Le succès de Geffen est considérable dans l’industrie du disque au point qu’il s’aventure déjà dans les industries mitoyennes : il co-produit quelques films avec Geffen Pictures comme After Hours de Martin Scorsese ou Entretien avec un vampire, et il investit avec autant d’intuition que de succès dans des comédies musicales de Broadway (Cats, Dreamgirls), introduisant le rock dans les « musicals ».

Une nouvelle fois, Geffen vend son label, cette fois à MCA (aujourd’hui le Français Universal Music), devient un peu plus milliardaire et prend sa retraite. Au début des années 1990, il donne des conférences à Yale, accueille le nouveau Président Bill Clinton, qui séjourne chez lui, fréquente les clubs cool de l’époque.

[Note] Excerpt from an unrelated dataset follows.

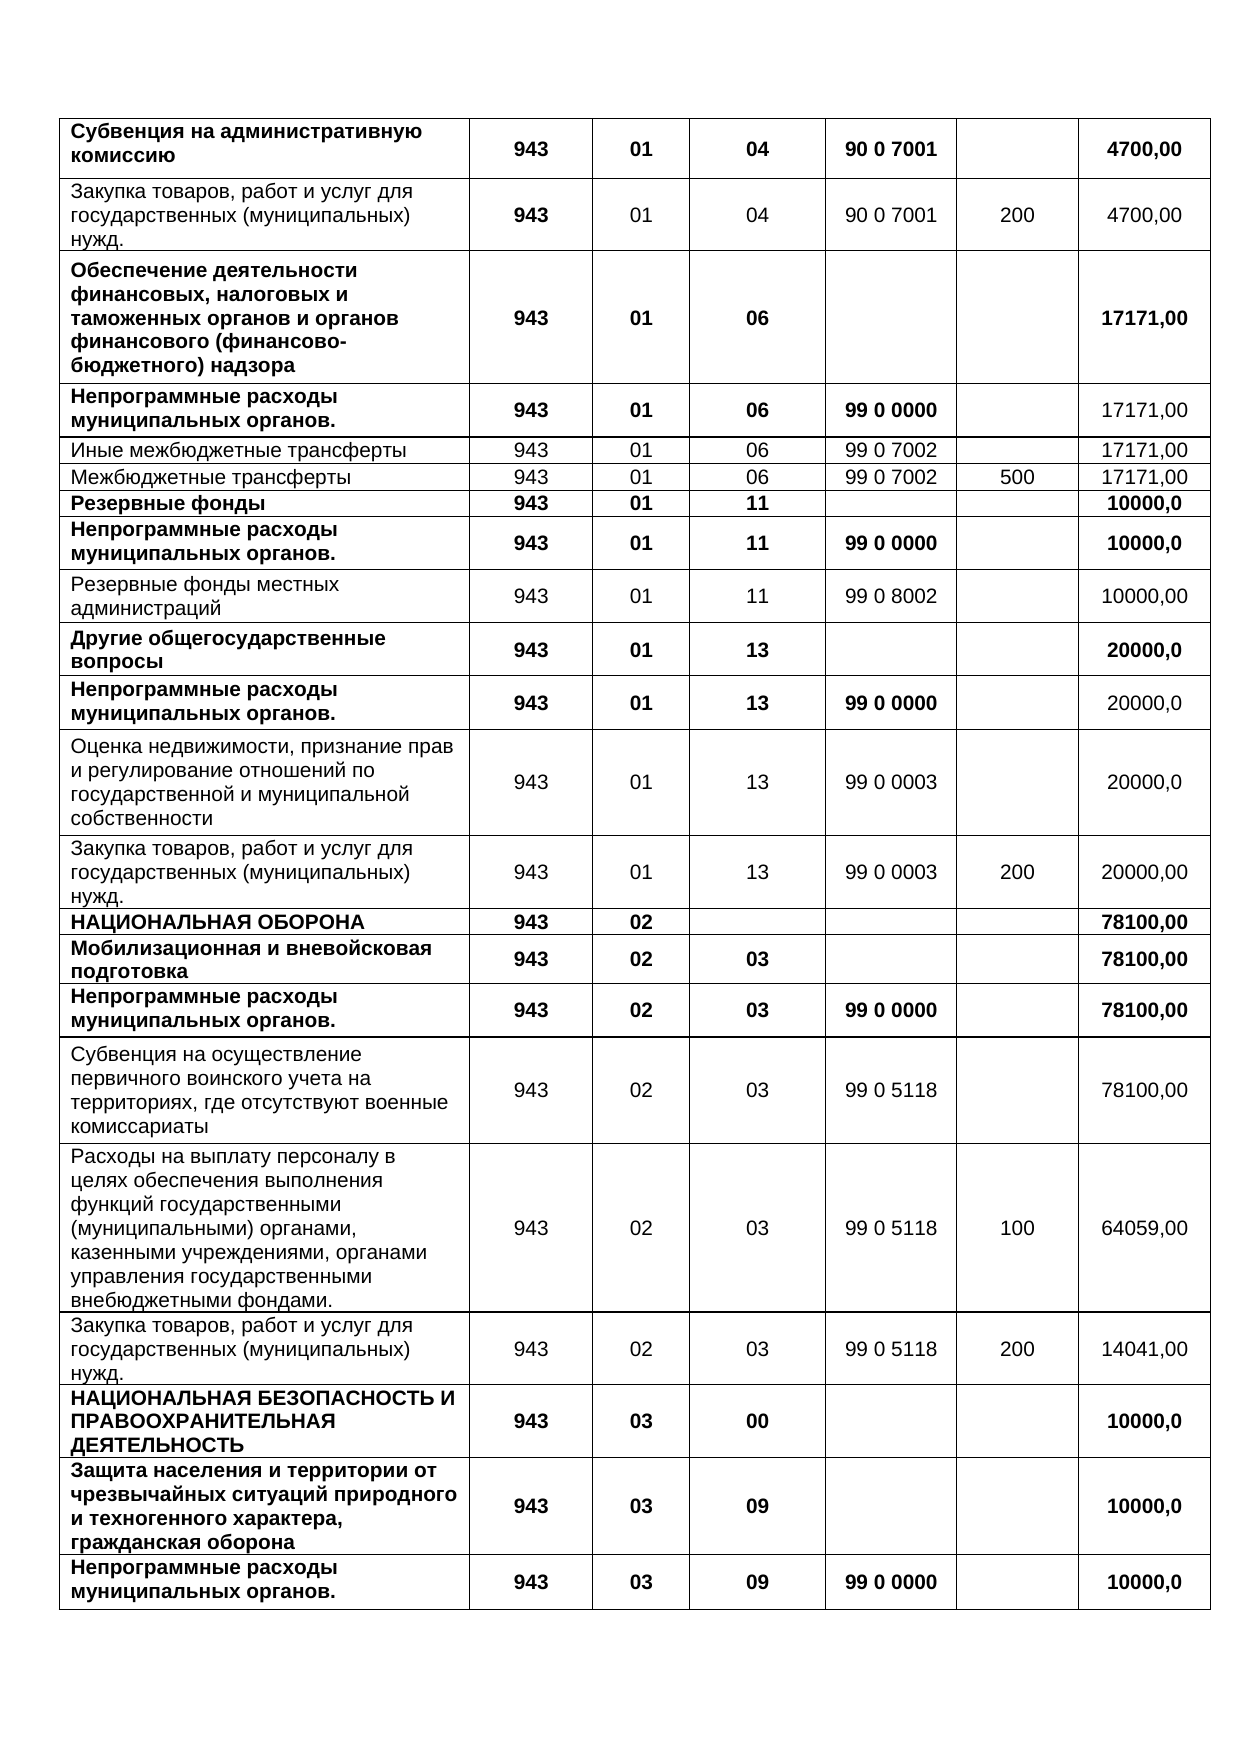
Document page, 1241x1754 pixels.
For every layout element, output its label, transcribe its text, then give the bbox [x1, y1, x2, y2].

Geffen, surtout, se reconvertit dans la philanthropie et devient collectionneur d’art. Sur la plage de Malibu, sa maison héberge une collection célèbre d’œuvres de Jackson Pollock, Mark Rothko et un inestimable drapeau américain de Jasper Johns (qu’il a dans sa chambre). Il aide aussi à cette époque son ami Calvin Klein, en faillite, a redonner à sa marque le « cool » qui lui manque, le finance et l’incite à prendre le chanteur pop Mark Wahlberg comme mannequin pour ses publicités de sous-vêtements (les photographies de Mark en caleçon par Herb Ritts et Annie Leibovitz relancent Calvin Klein dans le monde entier avec le succès que l’on sait). Que Geffen aime à la fois Jackson Pollock et Calvin Klein, Mark Rothko et The Eagles, Jasper Johns et Nirvana offre un bon résumé du mélange des genres culturels aux États-Unis.

Mainstream, Frédéric Martel, 2010/2012.